13
nov

Michel Temer foi pego de surpresa com a exoneração de Bruno Araújo

13 / nov
Publicado por Leonardo Spinelli às 20:41

Deputado Bruno Araújo pediu exoneração do cargo de ministro das Cidades nesta segunda, 13. Foto: Ricardo B. Labastier / Acervo JC Imagem

Por LEONARDO SPINELLI

Antes de participar de cerimônia com o presidente Michel Temer na manhã desta segunda-feira (13), em Brasília, o deputado Bruno Araújo (PSDB) teve uma conversa com o presidente para informá-lo de sua decisão de deixar a Esplanada dos Ministérios e voltar à Câmara. Apesar de o presidente já estar articulando a reforma ministerial, Araújo disse que ele foi pego de surpresa com sua decisão.

“Ele (Temer) ficou surpreso, o presidente não esperava, mas foi fidalgo no trato. Eu agradeci a ele com a carta na mão. Da mesma forma que o convite é uma decisão unilateral, a exoneração também o é. Mantive uma equipe para cuidar da transição”, afirmou o agora ex-ministro ao blog.
Segundo Araújo, ele não sofreu pressão para deixar o cargo. “Foi uma decisão maturada. Minha vida pública sempre foi no PSDB. Eu fui ao ministério a convite do presidente e devido a uma decisão coletiva dentro do partido. Senti na pele o nível de sustentação política: (Marconi) Perilo, Tasso (Jereissati), (Geraldo) Alckmin, o conjunto de maioria da minha bancada… que minha contribuição chegou ao fim”, salientou.

Entramos de cabeça erguida dentro de um processo de impeachment para o País voltar a andar”

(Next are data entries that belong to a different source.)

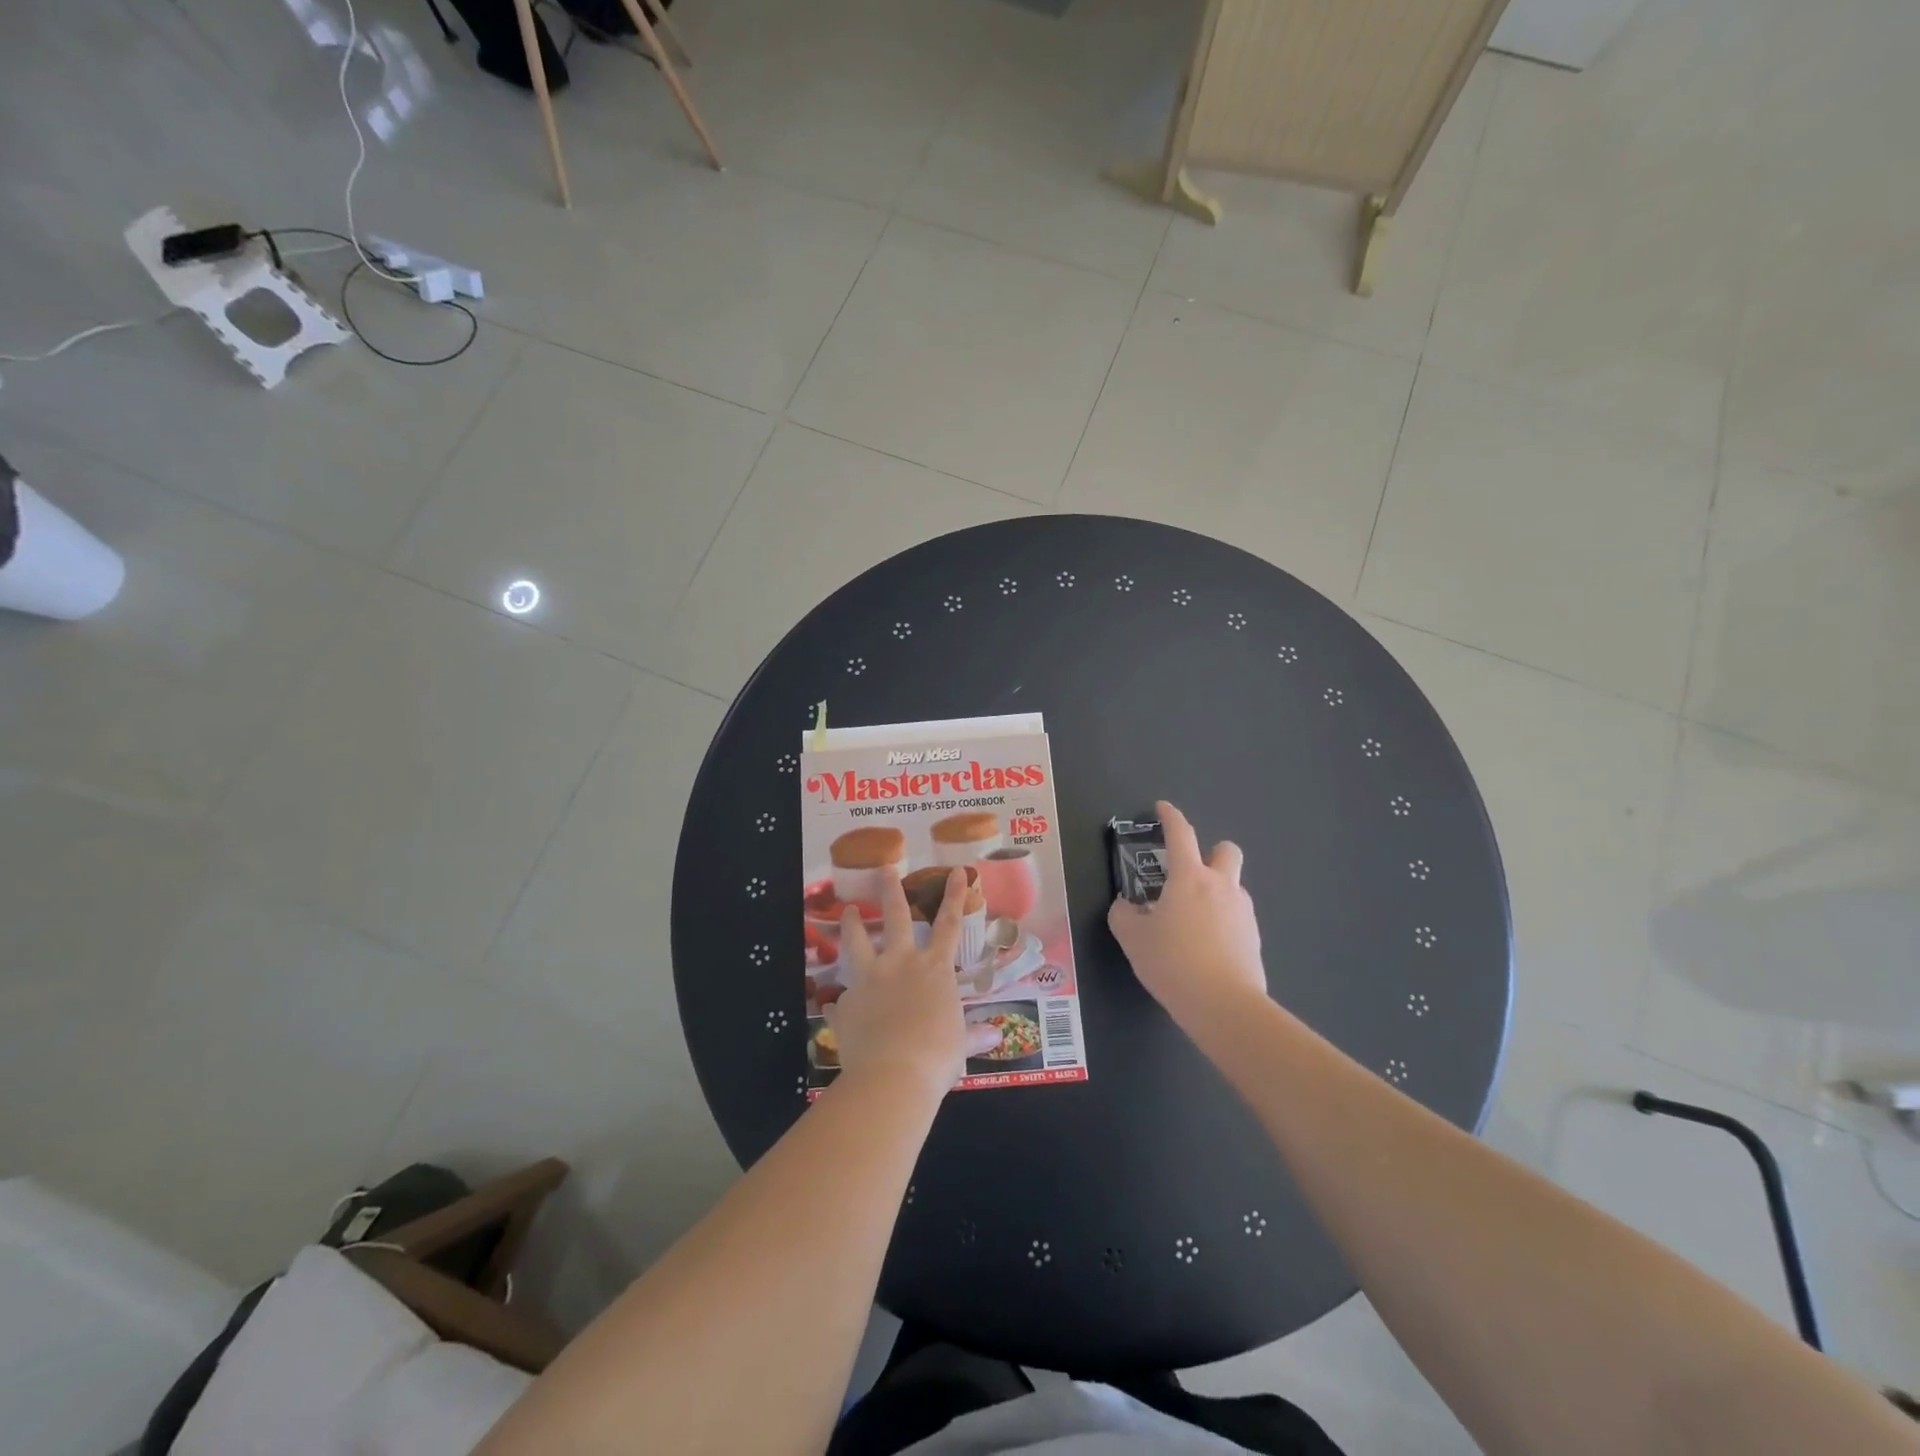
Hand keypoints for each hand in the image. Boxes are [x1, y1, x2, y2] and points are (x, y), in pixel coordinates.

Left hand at [827, 867, 996, 1100]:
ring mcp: (869, 980)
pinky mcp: (846, 1004)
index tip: (957, 869)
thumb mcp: (960, 1045)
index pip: (949, 924)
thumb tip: (997, 1035)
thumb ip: (974, 1035)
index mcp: (934, 969)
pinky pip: (842, 1000)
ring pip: (857, 942)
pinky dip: (843, 1003)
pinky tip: (837, 1008)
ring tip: (846, 910)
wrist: (893, 1075)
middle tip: (884, 868)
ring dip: (851, 924)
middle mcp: (901, 964)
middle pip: (896, 917)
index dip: (954, 895)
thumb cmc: (937, 1057)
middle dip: (890, 890)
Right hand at [1108, 800, 1265, 1022]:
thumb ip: (1123, 915)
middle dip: (1211, 852)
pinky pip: (1237, 917)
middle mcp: (1221, 886)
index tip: (1162, 808)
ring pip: (1233, 886)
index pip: (1181, 834)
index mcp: (1189, 878)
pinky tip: (1205, 946)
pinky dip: (1222, 921)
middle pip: (1226, 850)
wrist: (1224, 1006)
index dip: (1170, 816)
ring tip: (1191, 920)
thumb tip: (1126, 906)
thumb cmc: (1172, 962)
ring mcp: (1243, 911)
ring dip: (1215, 891)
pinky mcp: (1254, 937)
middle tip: (1189, 873)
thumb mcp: (1133, 939)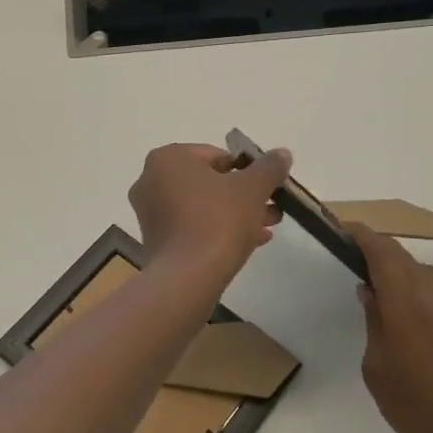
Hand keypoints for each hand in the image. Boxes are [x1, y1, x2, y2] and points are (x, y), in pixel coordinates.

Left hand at [129, 142, 289, 273]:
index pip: (216, 155)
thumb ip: (269, 167)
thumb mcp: (253, 188)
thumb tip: (282, 154)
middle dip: (244, 195)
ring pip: (203, 206)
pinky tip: (250, 242)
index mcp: (168, 158)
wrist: (187, 278)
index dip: (247, 170)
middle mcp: (151, 180)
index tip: (268, 187)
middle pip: (210, 182)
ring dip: (236, 214)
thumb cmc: (217, 220)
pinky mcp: (156, 241)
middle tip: (272, 208)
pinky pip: (192, 227)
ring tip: (267, 228)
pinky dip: (218, 230)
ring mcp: (150, 213)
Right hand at [352, 223, 432, 432]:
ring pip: (427, 276)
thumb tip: (371, 291)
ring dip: (408, 281)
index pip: (381, 249)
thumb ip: (374, 320)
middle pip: (403, 258)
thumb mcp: (376, 366)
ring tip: (396, 308)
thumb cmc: (415, 406)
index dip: (361, 235)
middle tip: (362, 273)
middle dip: (381, 258)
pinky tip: (431, 327)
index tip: (344, 230)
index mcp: (406, 299)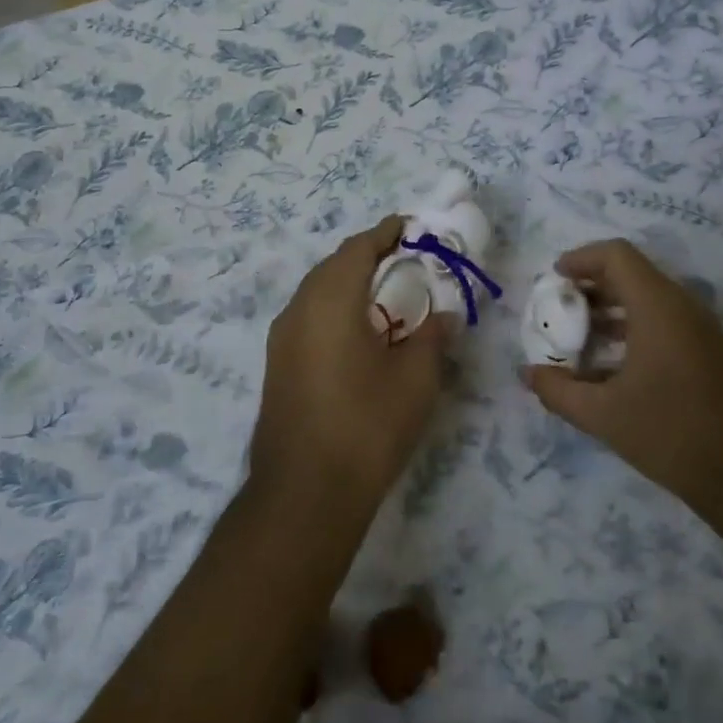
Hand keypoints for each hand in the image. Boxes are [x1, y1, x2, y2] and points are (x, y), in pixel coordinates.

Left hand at [252, 217, 448, 515]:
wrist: (304, 494)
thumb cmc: (366, 426)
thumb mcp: (415, 379)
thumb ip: (433, 336)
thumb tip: (445, 315)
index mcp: (330, 300)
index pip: (358, 248)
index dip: (386, 233)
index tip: (411, 227)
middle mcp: (298, 308)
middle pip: (334, 265)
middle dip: (369, 256)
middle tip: (406, 261)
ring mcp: (281, 338)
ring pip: (318, 291)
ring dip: (350, 282)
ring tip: (388, 294)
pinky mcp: (277, 364)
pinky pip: (309, 316)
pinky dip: (336, 308)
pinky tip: (360, 332)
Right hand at [523, 239, 722, 517]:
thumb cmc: (672, 433)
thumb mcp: (603, 415)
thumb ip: (558, 391)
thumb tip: (527, 374)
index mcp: (657, 306)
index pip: (617, 255)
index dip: (581, 258)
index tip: (554, 279)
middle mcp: (682, 306)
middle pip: (632, 273)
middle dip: (591, 285)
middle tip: (560, 308)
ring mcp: (701, 328)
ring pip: (649, 298)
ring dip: (611, 307)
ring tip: (580, 335)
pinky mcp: (710, 350)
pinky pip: (665, 320)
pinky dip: (633, 326)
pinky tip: (612, 364)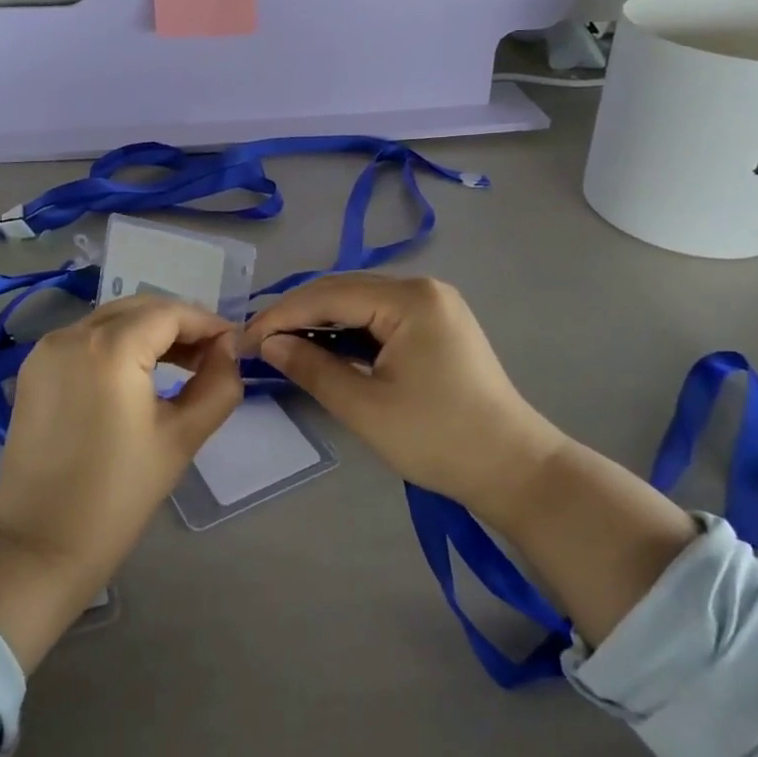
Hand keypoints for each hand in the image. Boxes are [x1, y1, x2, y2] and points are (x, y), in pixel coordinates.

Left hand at [0, 297, 242, 670]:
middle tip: (211, 355)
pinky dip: (117, 344)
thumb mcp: (181, 438)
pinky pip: (86, 338)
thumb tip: (227, 350)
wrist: (39, 544)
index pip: (170, 313)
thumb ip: (217, 385)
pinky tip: (138, 372)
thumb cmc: (118, 494)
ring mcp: (47, 348)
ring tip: (182, 364)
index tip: (234, 345)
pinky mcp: (33, 368)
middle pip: (140, 308)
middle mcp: (74, 333)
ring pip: (112, 319)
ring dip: (149, 332)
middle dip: (180, 324)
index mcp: (111, 348)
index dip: (207, 323)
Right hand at [244, 274, 563, 527]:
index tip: (243, 339)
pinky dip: (349, 329)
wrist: (514, 469)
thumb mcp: (366, 407)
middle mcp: (423, 288)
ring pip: (361, 301)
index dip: (281, 315)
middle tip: (258, 342)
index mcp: (410, 299)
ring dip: (322, 320)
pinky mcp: (437, 323)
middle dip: (298, 314)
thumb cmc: (438, 439)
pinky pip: (380, 315)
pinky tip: (325, 346)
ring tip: (283, 344)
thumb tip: (268, 343)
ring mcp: (434, 303)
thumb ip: (313, 368)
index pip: (329, 295)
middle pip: (344, 290)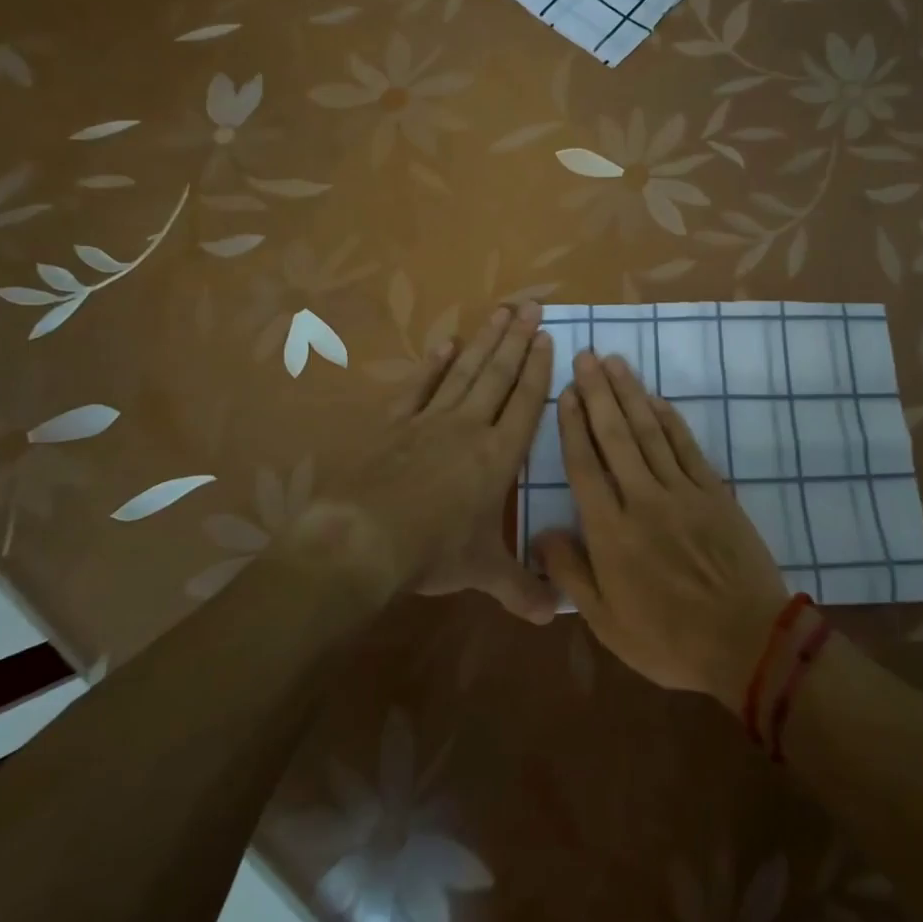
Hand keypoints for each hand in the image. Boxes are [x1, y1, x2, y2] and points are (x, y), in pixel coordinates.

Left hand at [335, 301, 558, 623]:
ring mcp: (431, 421)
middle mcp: (470, 428)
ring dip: (484, 341)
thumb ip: (520, 588)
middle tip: (531, 305)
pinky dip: (434, 365)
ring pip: (465, 372)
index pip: (526, 403)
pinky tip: (445, 345)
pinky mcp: (396, 425)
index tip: (548, 337)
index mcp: (499, 456)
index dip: (538, 369)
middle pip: (499, 374)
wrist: (366, 538)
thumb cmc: (434, 552)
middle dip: (517, 339)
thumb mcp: (483, 572)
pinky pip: (420, 388)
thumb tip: (555, 616)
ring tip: (500, 311)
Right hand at [536, 351, 789, 708]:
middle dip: (598, 393)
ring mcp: (682, 492)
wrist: (747, 643)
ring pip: (649, 432)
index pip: (584, 466)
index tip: (564, 393)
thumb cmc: (669, 640)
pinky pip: (686, 447)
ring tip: (614, 363)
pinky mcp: (714, 492)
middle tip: (585, 356)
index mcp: (611, 531)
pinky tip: (656, 400)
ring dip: (630, 394)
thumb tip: (541, 533)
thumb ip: (571, 573)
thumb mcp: (607, 622)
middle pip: (615, 436)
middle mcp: (643, 499)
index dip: (572, 426)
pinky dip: (669, 420)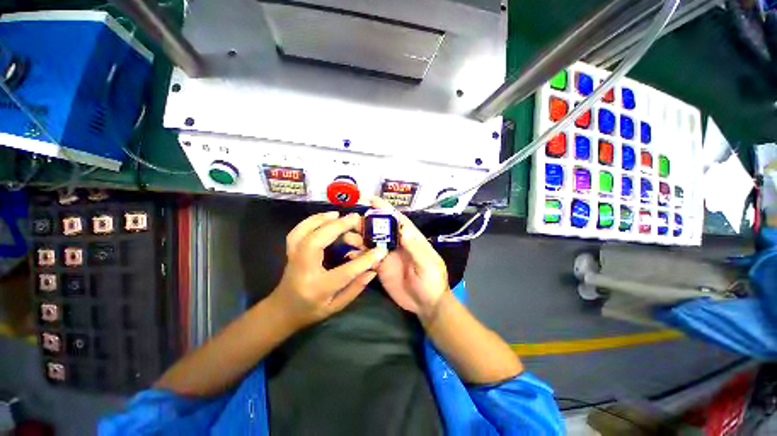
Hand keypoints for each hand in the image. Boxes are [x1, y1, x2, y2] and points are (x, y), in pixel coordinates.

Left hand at [271, 211, 387, 329]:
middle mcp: (303, 270)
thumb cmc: (311, 311)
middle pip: (316, 242)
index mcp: (317, 288)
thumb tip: (372, 270)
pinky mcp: (290, 251)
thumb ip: (355, 288)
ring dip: (322, 219)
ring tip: (339, 214)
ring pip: (303, 232)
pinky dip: (311, 220)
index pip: (345, 272)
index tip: (380, 250)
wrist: (282, 310)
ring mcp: (293, 258)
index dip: (365, 260)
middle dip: (338, 227)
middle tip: (355, 218)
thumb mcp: (335, 307)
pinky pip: (297, 231)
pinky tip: (324, 216)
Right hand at [345, 198, 448, 319]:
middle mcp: (397, 243)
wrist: (426, 304)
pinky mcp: (380, 267)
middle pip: (380, 228)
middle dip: (366, 222)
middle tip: (350, 221)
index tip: (371, 200)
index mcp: (410, 238)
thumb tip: (403, 229)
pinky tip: (349, 255)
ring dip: (359, 238)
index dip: (385, 209)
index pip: (397, 219)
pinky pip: (367, 258)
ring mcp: (387, 255)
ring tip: (346, 237)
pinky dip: (358, 255)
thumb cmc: (432, 282)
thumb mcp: (427, 265)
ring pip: (371, 242)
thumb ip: (415, 248)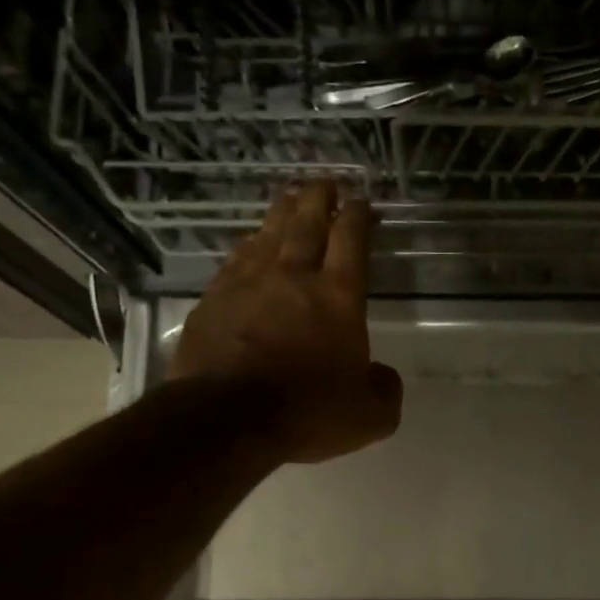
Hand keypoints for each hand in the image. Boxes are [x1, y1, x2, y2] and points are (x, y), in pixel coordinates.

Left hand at [169, 181, 402, 463]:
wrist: (226, 418)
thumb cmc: (307, 413)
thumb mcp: (370, 416)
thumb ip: (385, 390)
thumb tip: (382, 376)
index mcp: (338, 297)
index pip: (351, 240)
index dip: (358, 216)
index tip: (362, 201)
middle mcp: (294, 277)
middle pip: (307, 223)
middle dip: (319, 198)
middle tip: (325, 181)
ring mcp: (248, 284)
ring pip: (268, 233)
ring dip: (282, 211)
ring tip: (289, 196)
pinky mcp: (214, 299)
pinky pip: (236, 259)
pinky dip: (249, 245)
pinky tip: (250, 242)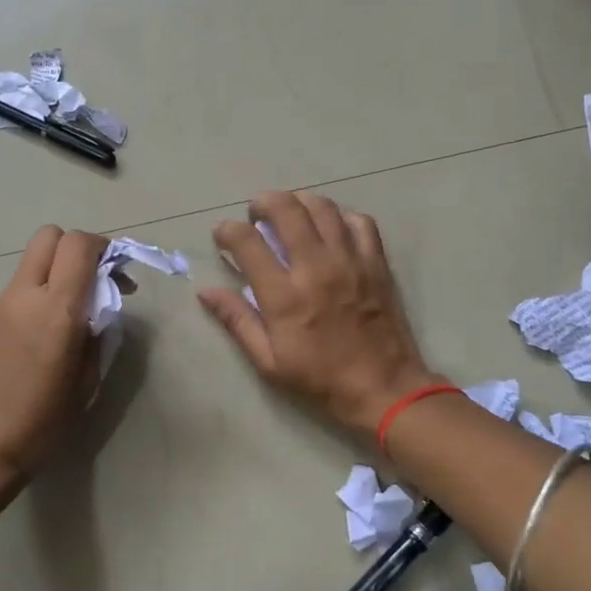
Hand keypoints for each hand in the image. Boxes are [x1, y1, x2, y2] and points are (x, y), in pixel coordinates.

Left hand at [0, 226, 108, 493]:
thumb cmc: (40, 424)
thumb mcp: (85, 382)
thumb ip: (96, 336)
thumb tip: (98, 312)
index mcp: (56, 310)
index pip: (78, 245)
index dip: (103, 247)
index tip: (118, 273)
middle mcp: (25, 295)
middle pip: (50, 236)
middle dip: (77, 248)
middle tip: (95, 281)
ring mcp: (1, 304)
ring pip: (32, 260)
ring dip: (58, 270)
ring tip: (74, 311)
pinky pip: (20, 286)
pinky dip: (40, 290)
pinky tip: (48, 330)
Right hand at [198, 191, 441, 439]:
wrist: (384, 389)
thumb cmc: (320, 379)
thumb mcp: (268, 361)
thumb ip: (237, 320)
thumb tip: (206, 292)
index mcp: (284, 295)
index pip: (247, 242)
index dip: (228, 230)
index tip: (223, 235)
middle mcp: (316, 267)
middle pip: (286, 209)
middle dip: (264, 202)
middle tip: (256, 213)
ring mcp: (350, 261)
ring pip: (323, 207)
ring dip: (299, 202)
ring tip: (290, 213)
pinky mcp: (376, 263)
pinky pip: (360, 222)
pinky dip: (341, 217)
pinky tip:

Deputado Bruno Araújo, ex-ministro das Cidades

Citando Fernando Henrique Cardoso, Araújo disse que a sua missão era colocar a máquina a voltar a andar. “O ciclo estava completo. A partir daí, houve um processo de esgaçamento”, comentou. “Entramos de cabeça erguida dentro de um processo de impeachment para o País voltar a andar”, explicou.

Bruno Araújo afirmo ainda que vai descansar por alguns dias e voltará à Câmara em busca da unidade perdida do partido. “Para (o partido) chegar inteiro no final do ano. Para chegar com uma candidatura a presidente forte e com tamanho”, salientou.

O ex-ministro reforça que a sua decisão é fruto de um processo de análise pessoal bem amadurecido. “A gente aproveitou o período para fazer um volume de investimento grande. Foram mais de R$ 3 bilhões pelo Ministério das Cidades em Pernambuco. Agora é cuidar disso e construir a aliança com Armando (Monteiro), com Mendonça (filho) e Fernando Filho. Vamos nos encontrar nas próximas semanas.”

O deputado afirmou ainda que não sofre pressão de dentro do partido para sair do governo. “Não teve um deputado do PSDB que me lingou para pedir (para sair). Todos, de todas as alas, conviviam comigo com suas demandas. A minha formação de não ter apego a cargo me apontava que era final do ciclo”, disse. “Agora vamos contribuir de outra forma. Devolvemos a governança ao Ministério. Da minha bancada, mesmo aqueles que defendiam ficar de fora do governo, vinham atrás de demanda. Eu nunca tive pressão pessoal. A percepção foi a de que era a hora de sair”, reforçou.

O parlamentar afirmou ainda que não houve um fato em si, a gota d´água, que o fez pensar que era a hora de sair e adiantou que outros ministros deverão fazer o mesmo caminho que ele. “Foi um processo conjunto de fatores que vão se aglutinando e levam a essa decisão. Foi uma decisão anterior de outros colegas ministros.”

Na carta entregue ao presidente, Bruno Araújo diz “não há mais apoio” para que ele siga no comando da Pasta e fala indiretamente da crise vivida no PSDB. “Agradeço a confiança do meu partido, no qual exerci toda a minha vida pública, e já não há mais nele apoio no tamanho que permita seguir nessa tarefa”, escreveu.

A Pasta está sendo cobiçada por aliados da base insatisfeitos com o espaço no governo e que pedem a mudança administrativa em troca de aprovar projetos de interesse do governo como a reforma da previdência.